"Bringing Families Together"

"Bringing Families Together"

Wednesday, May 19, 2010

Grandparents were best.

D (Children) [2010] EWCA 496 Civ

Appeal by mother against residence order in favour of paternal grandparents following intractable contact dispute. Appeal dismissed.

The case concerned two boys: T, 12 years old, and N, almost 10. Their father had been found by a circuit judge to have sexually abused his stepdaughter, the boys' half-sister. The father throughout claimed his innocence. The mother, who the court said was in every other respect admirable, developed 'a complete obsession' that any contact between the boys and their paternal family was to be avoided. That included their paternal grandparents.

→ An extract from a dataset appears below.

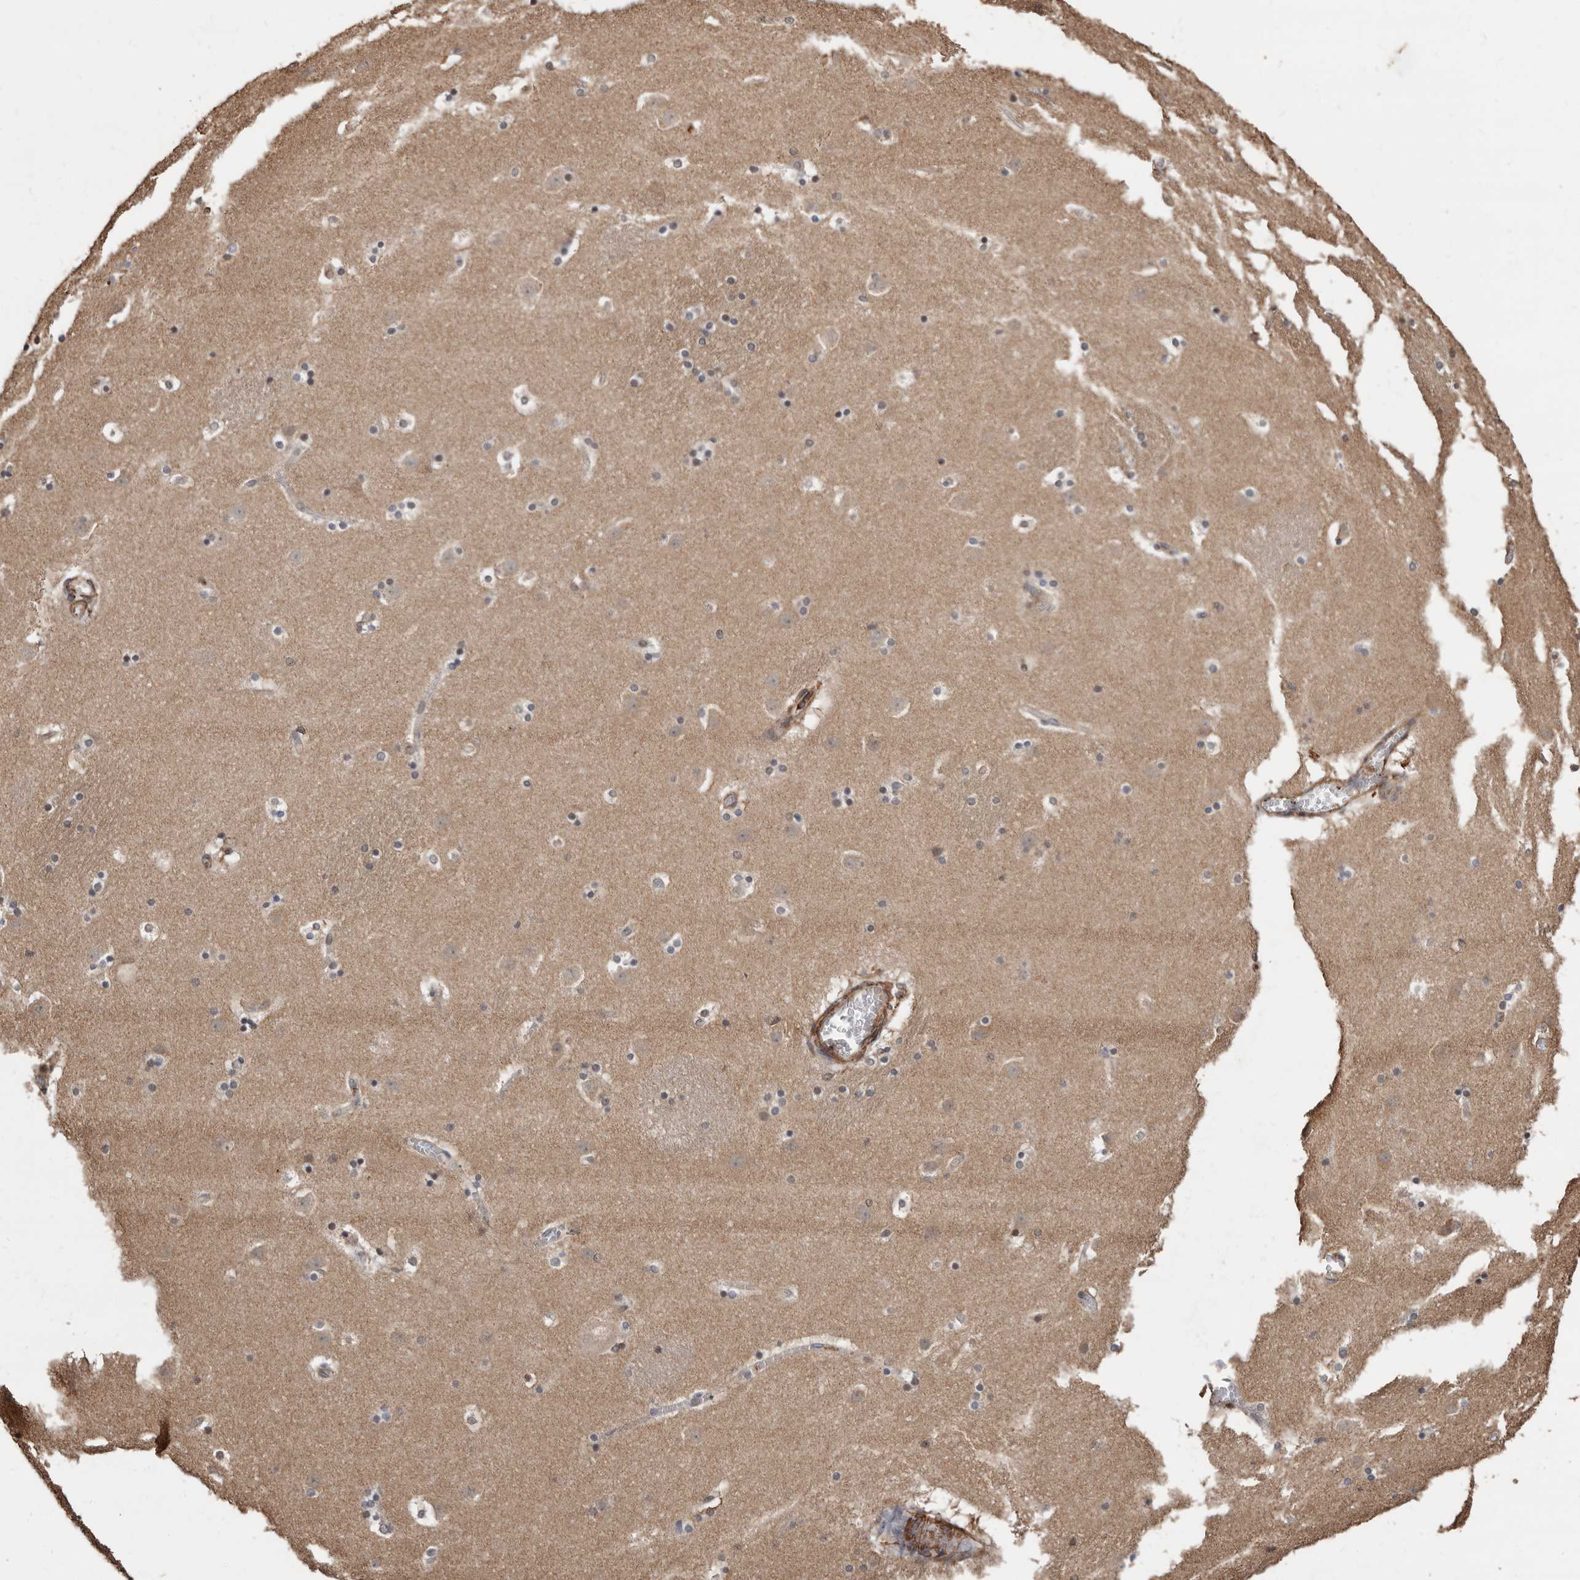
{"staining": {"intensity": "negative", "quantity": "none", "location": "none"}, "tissue": "caudate", "cell_type": "Glial cells", "image_type": "normal", "snomed": [{"axis": "morphology", "description": "Normal tissue, NOS"}, {"axis": "topography", "description": "Lateral ventricle wall"}], "caption": "IHC histopathology image of unremarkable human caudate stained for a protein (brown), which shows no positivity in glial cells. (DAB IHC with hematoxylin counter stain).", "gene": "GSK3A", "patient": {"sex": "male", "age": 45}}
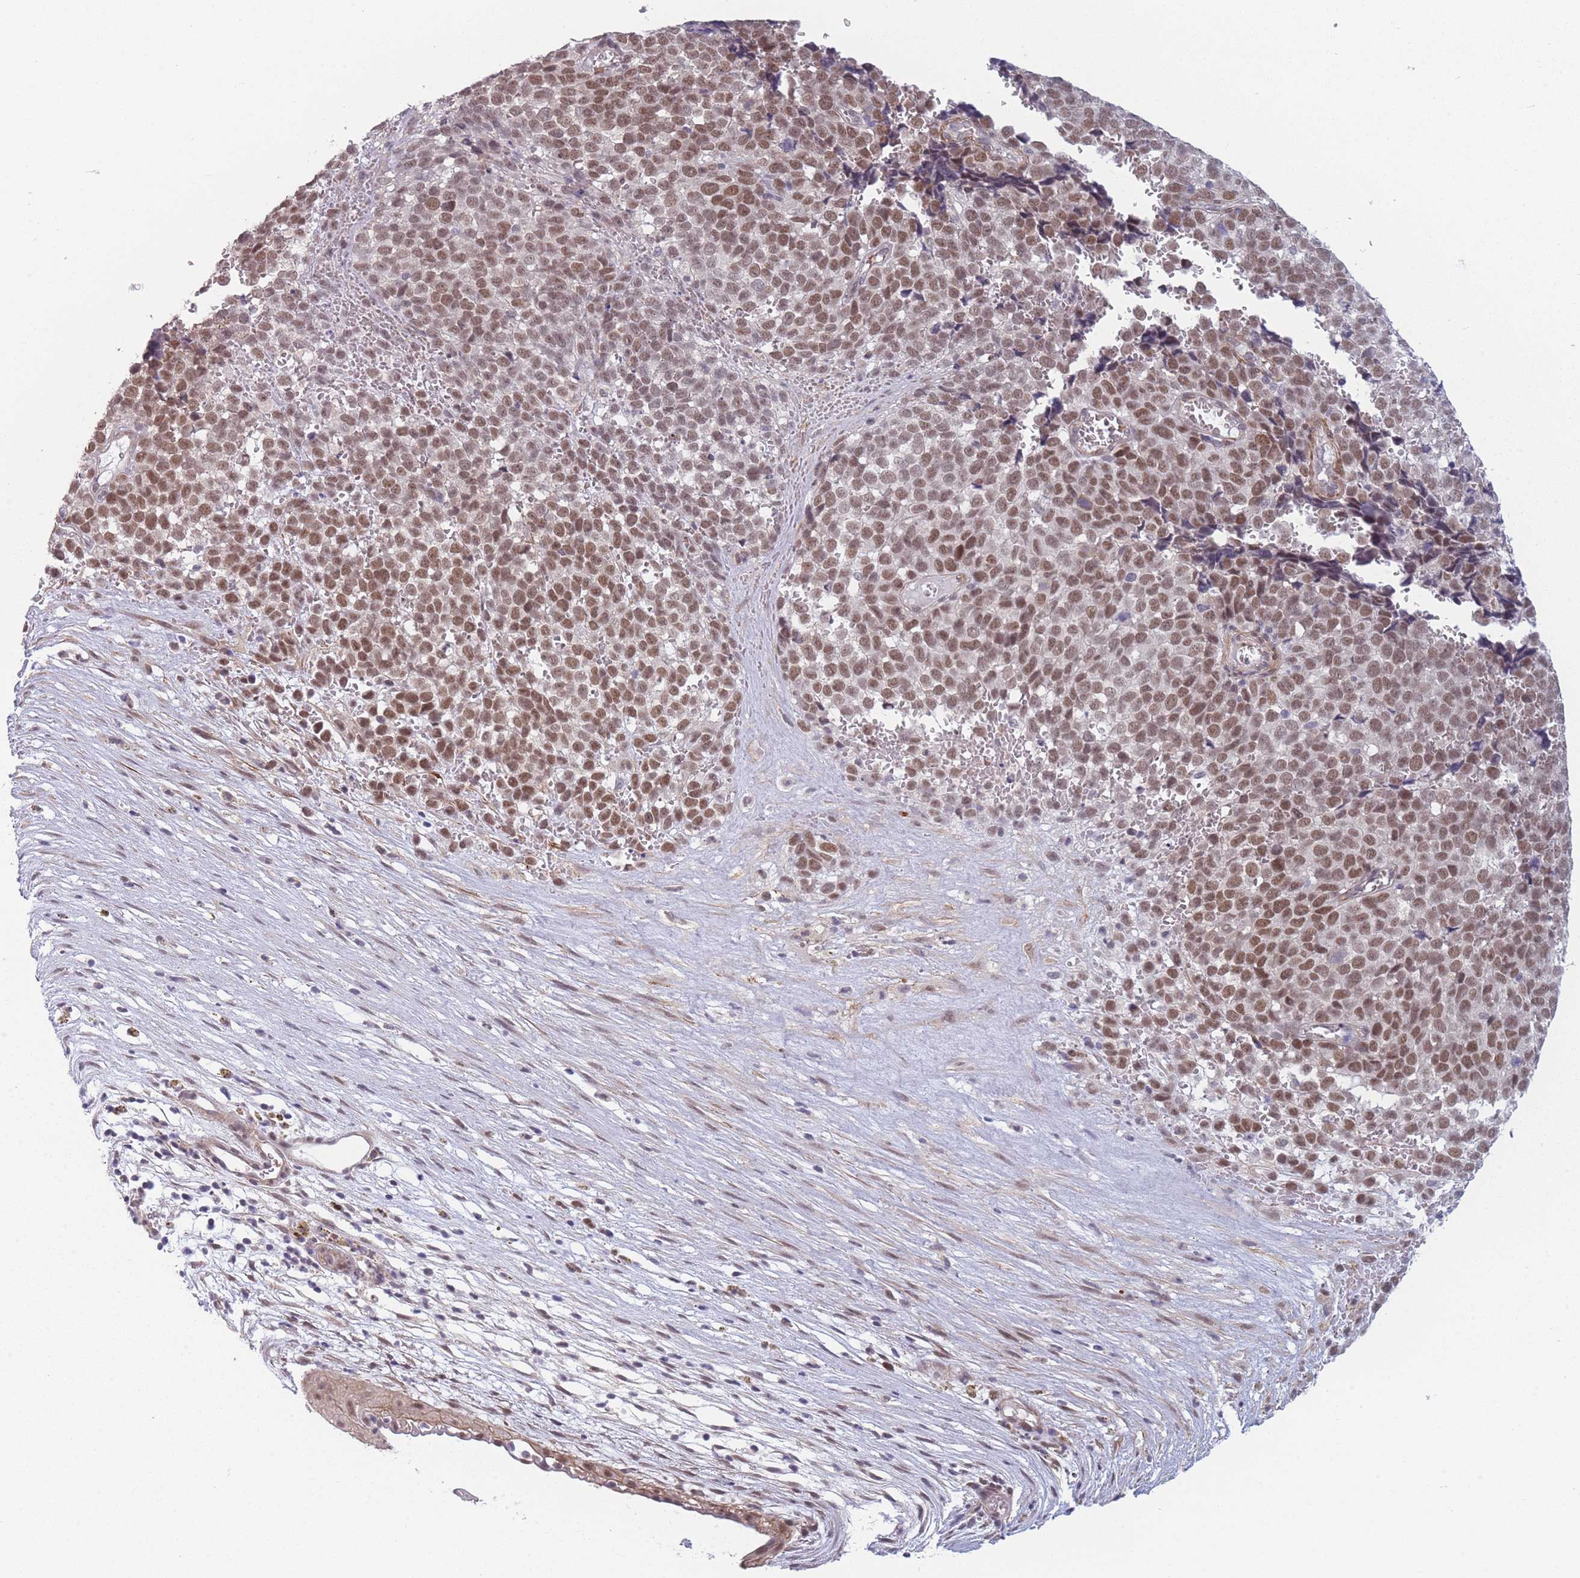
{"staining": {"intensity": "moderate", "quantity": ">75%", "location": "nuclear"}, "tissue": "melanoma", "cell_type": "Tumor cells", "image_type": "cancer", "snomed": [{"axis": "morphology", "description": "Malignant melanoma, NOS"}, {"axis": "topography", "description": "Nose, NOS"}], "caption": "Brown immunohistochemical staining in human melanoma demonstrates moderate nuclear staining in approximately >75% of tumor cells.", "gene": "SIN3B", "patient": {"sex": "female", "age": 48}}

According to expert evidence, the children were were being forced by their mother's obsessional beliefs to accept her belief though they did not believe it themselves. The experts feared for the psychological development of the children and considered that abandoning T to the pressures of his mother's belief system ran the risk of emotionally crippling him so that he would be unable to form trusting relationships with others.

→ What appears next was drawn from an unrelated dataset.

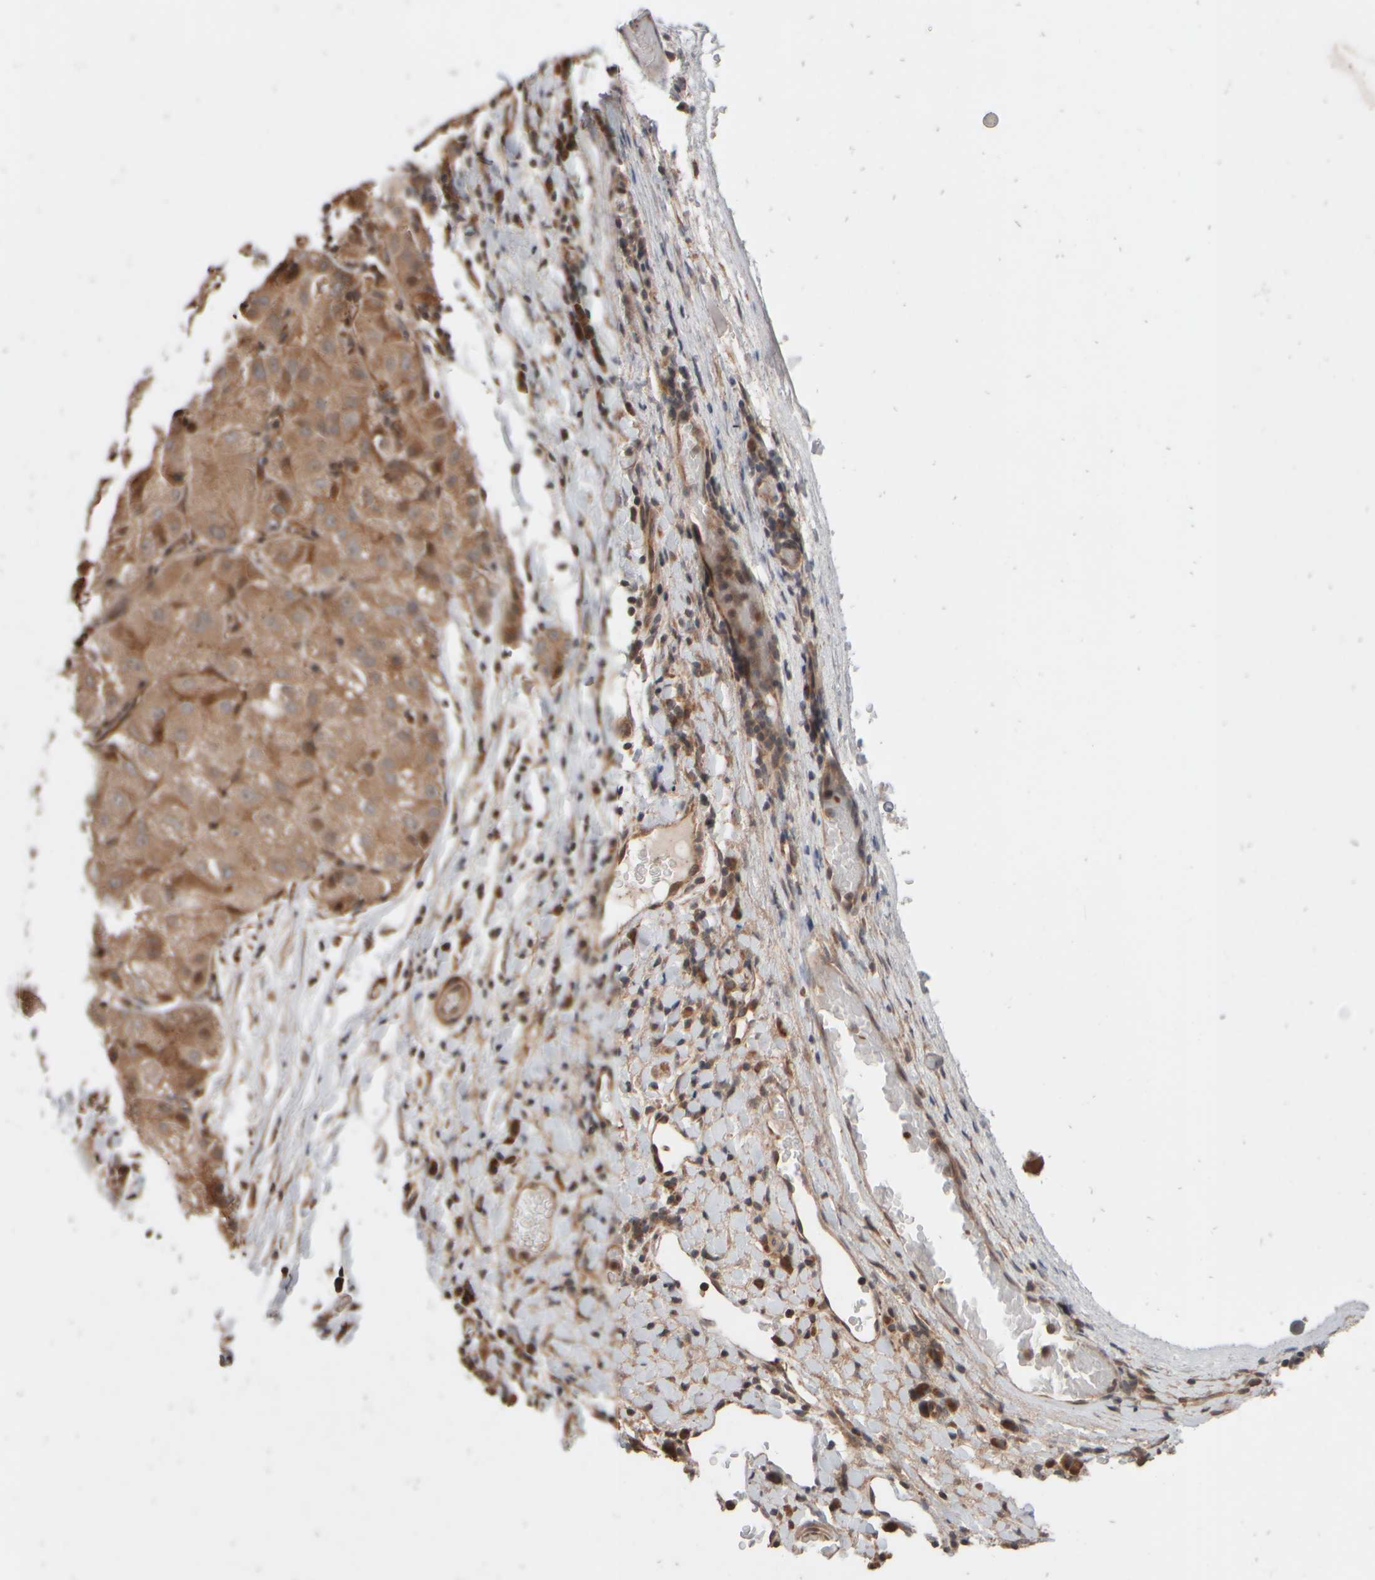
{"staining": {"intensity": "moderate", "quantity": ">75%", "location": "cytoplasmic/membranous"}, "tissue": "liver cancer", "cell_type": "Tumor cells", "image_type": "cancer", "snomed": [{"axis": "morphology", "description": "Carcinoma, Hepatocellular, NOS"}, {"axis": "topography", "description": "Liver"}], "caption": "Liver hepatocellular carcinoma stained for a protein (brown) displays moderate cytoplasmic/membranous positive expression in approximately >75% of tumor cells.", "gene": "ABHD11", "patient": {"sex": "male", "age": 80}}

The judge at first instance left the boys with their mother, provided they had regular contact with their grandparents, and the question of contact with their father, which would be indirect initially, could be reconsidered at a later point.
The mother appealed unsuccessfully against the contact order. Subsequently the judge made a contact order in favour of the father but the mother refused to implement. In default of the mother fulfilling the terms of that order a residence order was granted in favour of the grandparents.

This judgment concerns the mother's application, out of time, for permission to appeal against that order. Wall LJ, considering the exercise of the judge's discretion, says that it was faultless. The judge had conducted a welfare balancing exercise and concluded that placing the children with the grandparents represented the best hope for the children growing up with any degree of normality.